[Records shown]:
+++
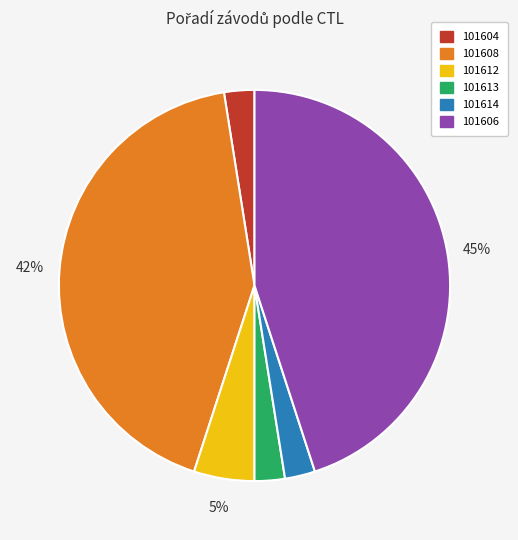

Which slice is the largest?

101606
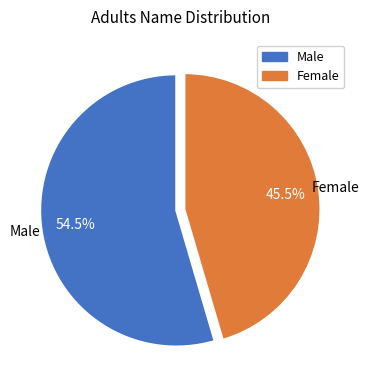

Is there a majority slice in this chart?

Yes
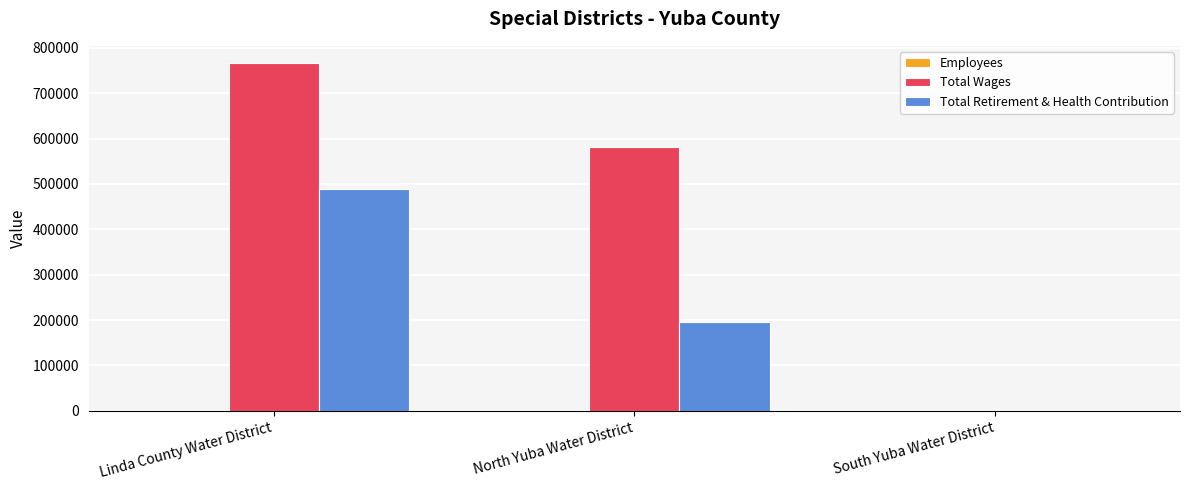

The Total Wages series shows 1159274 at Linda County Water District. True or false?

False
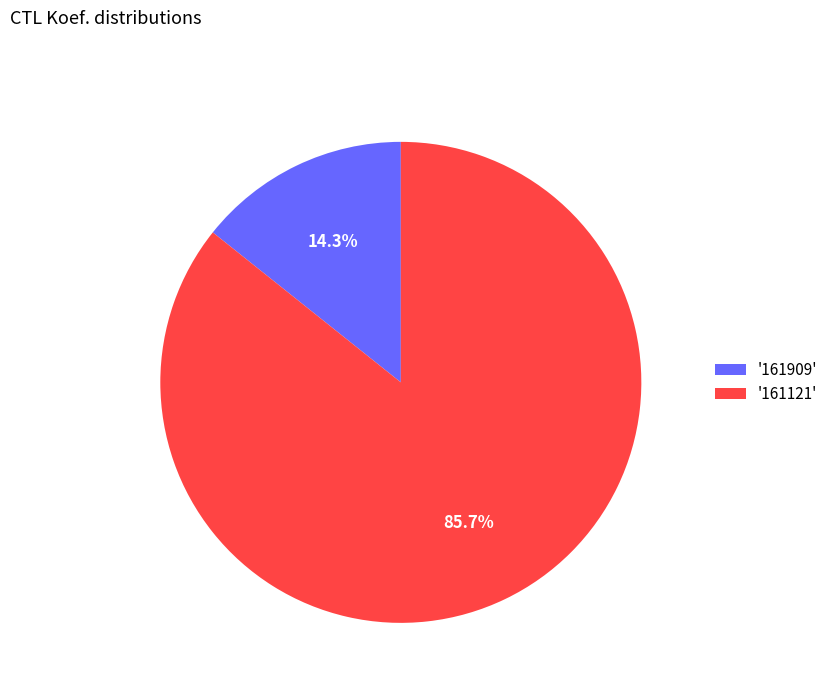

What is the majority slice?

'161121'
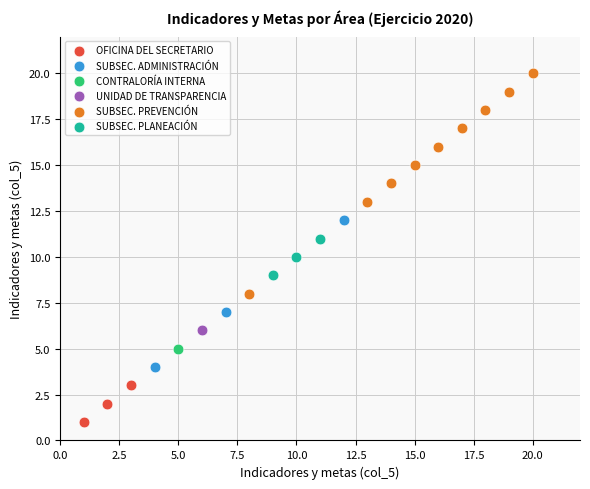

Which series contains the highest Y value?

SUBSEC. PREVENCIÓN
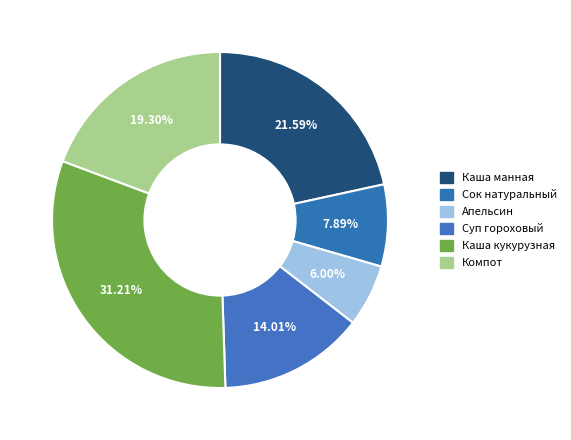

Does Каша кукурузная account for over 50% of the chart?

No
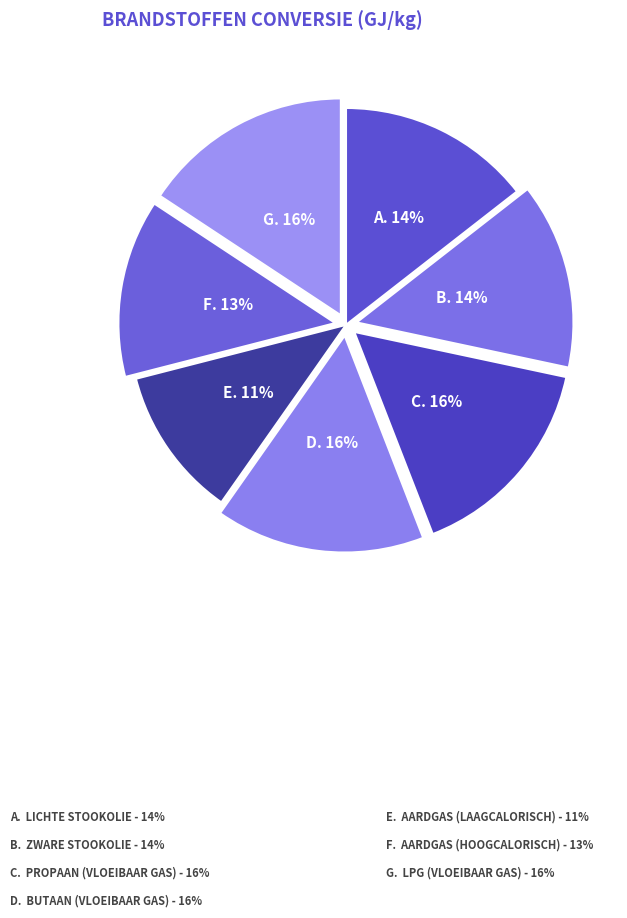

Rank the categories by value from highest to lowest.

Propaan (vloeibaar gas), LPG (vloeibaar gas), Butaan (vloeibaar gas), Lichte stookolie, Zware stookolie, Aardgas (hoogcalorisch), Aardgas (laagcalorisch)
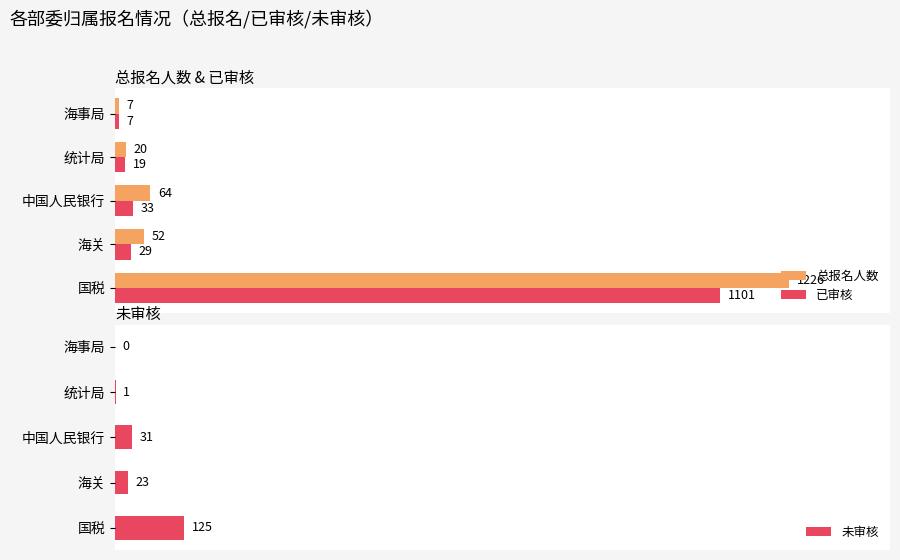

At which label does 总报名人数 reach its peak?

国税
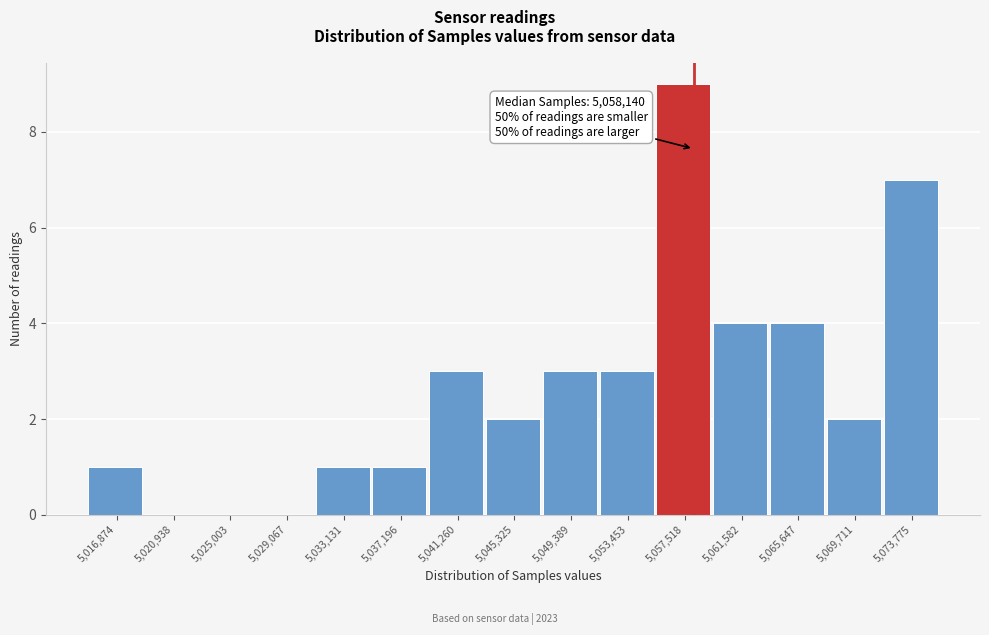

Which range on the x-axis has the tallest bar?

5055500 to 5059500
+++
[Directions for this task]: Reproduce all the lines above word for word, leaving out the pictures.

[Answer section]:
Which slice is the largest?

101606

Is there a majority slice in this chart?

Yes

The Total Wages series shows 1159274 at Linda County Water District. True or false?

False

What is the majority slice?

'161121'

Which series contains the highest Y value?

SUBSEC. PREVENCIÓN

Does Каша кукурузная account for over 50% of the chart?

No

Rank the categories by value from highest to lowest.

Propaan (vloeibaar gas), LPG (vloeibaar gas), Butaan (vloeibaar gas), Lichte stookolie, Zware stookolie, Aardgas (hoogcalorisch), Aardgas (laagcalorisch)

At which label does 总报名人数 reach its peak?

国税

Which range on the x-axis has the tallest bar?

5055500 to 5059500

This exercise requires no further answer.